(Provided information):
###
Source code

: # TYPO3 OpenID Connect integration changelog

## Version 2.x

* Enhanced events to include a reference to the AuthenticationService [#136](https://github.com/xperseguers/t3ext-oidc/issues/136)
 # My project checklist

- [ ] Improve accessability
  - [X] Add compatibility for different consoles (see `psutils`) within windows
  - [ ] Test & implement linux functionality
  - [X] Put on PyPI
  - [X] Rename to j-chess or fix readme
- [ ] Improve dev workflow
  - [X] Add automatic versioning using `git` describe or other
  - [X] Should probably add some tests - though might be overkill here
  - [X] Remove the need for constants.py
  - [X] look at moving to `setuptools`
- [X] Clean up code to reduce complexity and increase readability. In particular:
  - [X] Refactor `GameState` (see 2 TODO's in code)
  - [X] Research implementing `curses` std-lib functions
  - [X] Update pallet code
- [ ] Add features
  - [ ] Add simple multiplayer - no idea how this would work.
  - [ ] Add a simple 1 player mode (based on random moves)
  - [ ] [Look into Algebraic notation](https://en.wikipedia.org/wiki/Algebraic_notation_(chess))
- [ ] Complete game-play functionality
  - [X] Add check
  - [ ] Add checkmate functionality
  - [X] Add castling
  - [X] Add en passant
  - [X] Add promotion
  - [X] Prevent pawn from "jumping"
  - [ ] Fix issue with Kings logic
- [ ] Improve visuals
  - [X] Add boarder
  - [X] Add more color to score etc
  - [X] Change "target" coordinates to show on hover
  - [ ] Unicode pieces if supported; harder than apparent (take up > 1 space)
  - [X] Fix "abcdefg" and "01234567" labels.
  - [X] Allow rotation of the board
###
(Assignment): Please write out the source text of every record above, reproducing each line character for character.

(Result for this exercise):
Source code

: # TYPO3 OpenID Connect integration changelog

## Version 2.x

* Enhanced events to include a reference to the AuthenticationService [#136](https://github.com/xperseguers/t3ext-oidc/issues/136)
 # My project checklist

- [ ] Improve accessability
  - [X] Add compatibility for different consoles (see `psutils`) within windows
  - [ ] Test & implement linux functionality
  - [X] Put on PyPI
  - [X] Rename to j-chess or fix readme
- [ ] Improve dev workflow
  - [X] Add automatic versioning using `git` describe or other
  - [X] Should probably add some tests - though might be overkill here
  - [X] Remove the need for constants.py
  - [X] look at moving to `setuptools`
- [X] Clean up code to reduce complexity and increase readability. In particular:
  - [X] Refactor `GameState` (see 2 TODO's in code)
  - [X] Research implementing `curses` std-lib functions
  - [X] Update pallet code
- [ ] Add features
  - [ ] Add simple multiplayer - no idea how this would work.
  - [ ] Add a simple 1 player mode (based on random moves)
  - [ ] [Look into Algebraic notation](https://en.wikipedia.org/wiki/Algebraic_notation_(chess))
- [ ] Complete game-play functionality
  - [X] Add check
  - [ ] Add checkmate functionality
  - [X] Add castling
  - [X] Add en passant
  - [X] Add promotion
  - [X] Prevent pawn from "jumping"
  - [ ] Fix issue with Kings logic
- [ ] Improve visuals
  - [X] Add boarder
  - [X] Add more color to score etc
  - [X] Change "target" coordinates to show on hover
  - [ ] Unicode pieces if supported; harder than apparent (take up > 1 space)
  - [X] Fix "abcdefg" and "01234567" labels.
  - [X] Allow rotation of the board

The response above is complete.